Hello,
I’m currently refactoring my rendering pipeline to allow batching multiple draw calls into as few MultiDrawIndirect as possible. This resulted in pretty big changes in how I managed things, especially vertex buffers, uniform buffers & textures. I run a “typical” render loop where I submit “render tasks” which consist of all the information for a single draw call. Then I order them based on sort key which empasises shader & vertex buffers used, because these can’t be changed mid-indirect draw, so I end up with geometry ordered in a way that allows me to put ranges of it into indirect buffers (theoretically). I thought it would be good to put all my per-object uniforms into a single buffer, even if these items come from different “queues” (my geometry is split between few buckets: opaque, alpha_tested, 2d_overlay etc. which allow me to fetch specific lists of tasks to process in separate passes). So I have several queues containing RenderItems, and each RenderItem has entry in ObjectUniforms[] array which has data like model matrix, normal matrix and other per-object info.
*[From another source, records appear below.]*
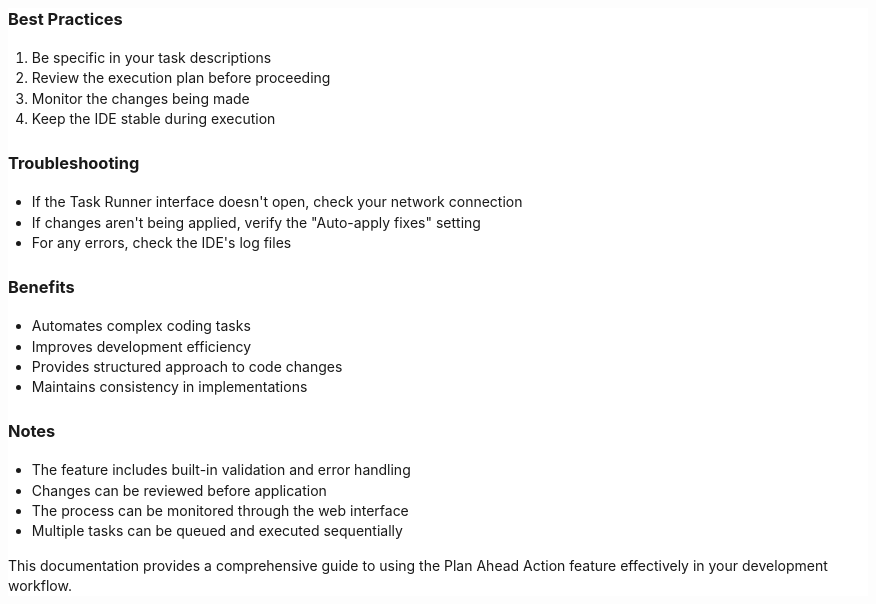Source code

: 
### Best Practices
1. Be specific in your task descriptions
2. Review the execution plan before proceeding
3. Monitor the changes being made
4. Keep the IDE stable during execution


### Troubleshooting
- If the Task Runner interface doesn't open, check your network connection
- If changes aren't being applied, verify the "Auto-apply fixes" setting
- For any errors, check the IDE's log files


### Benefits
- Automates complex coding tasks
- Improves development efficiency
- Provides structured approach to code changes
- Maintains consistency in implementations


### Notes
- The feature includes built-in validation and error handling
- Changes can be reviewed before application
- The process can be monitored through the web interface
- Multiple tasks can be queued and executed sequentially

This documentation provides a comprehensive guide to using the Plan Ahead Action feature effectively in your development workflow.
Having one big ObjectUniforms array allows me to easily upload it to a perma mapped buffer, and each RenderItem keeps index into this array. This works nice in my initial implementation which is not using indirect draw yet, and I just provide this index by glUniform1i. Even if I sort my render tasks to minimise state changes, the indices are still valid (I do not sort the ObjectUniforms array). But with indirect draw, I won’t be able to provide these indices by glUniform1i. What I read so far is that gl_DrawID is available, but it starts with 0 for every call to glMultiDrawIndirect, which means I need to somehow offset it so I can index in the global ObjectUniforms array (it will also have to be sorted together with RenderTask array, because I won’t be able to provide arbitrary index anymore, but rather BASE + GL_DRAW_ID). How is this usually done? Should I provide single integer uniform as some baseDrawId per each glMultiDrawIndirect and then resolve the index into global buffer as baseDrawId + gl_DrawID? I’ll now obviously also have to sort the per-object uniform array, so it has the same order as render tasks, because it will have to be continuous (as I will be able to provide single offset per indirect draw, so each draw call inside a given indirect draw has to index into global uniform array as base + 0, base + 1, base + 2 - it can’t index into arbitrary random index anymore).
I saw some reference that this can be achieved by providing this offset as baseInstance, so I basically abuse this property to provide my index offset. But not sure how this affects vertex divisors as they probably use baseInstance value and this will break them, as they won’t follow the same offset as global uniform buffer. They’ll want to start from 0…
Any other options exist? I never saw this mentioned, everyone says “upload per-object uniforms to a single buffer” but this would mean I need to do it separately for every indirect call group - I can’t just upload ONE single buffer, as I can’t have a reliable way of indexing into it, when gl_DrawID always start from 0.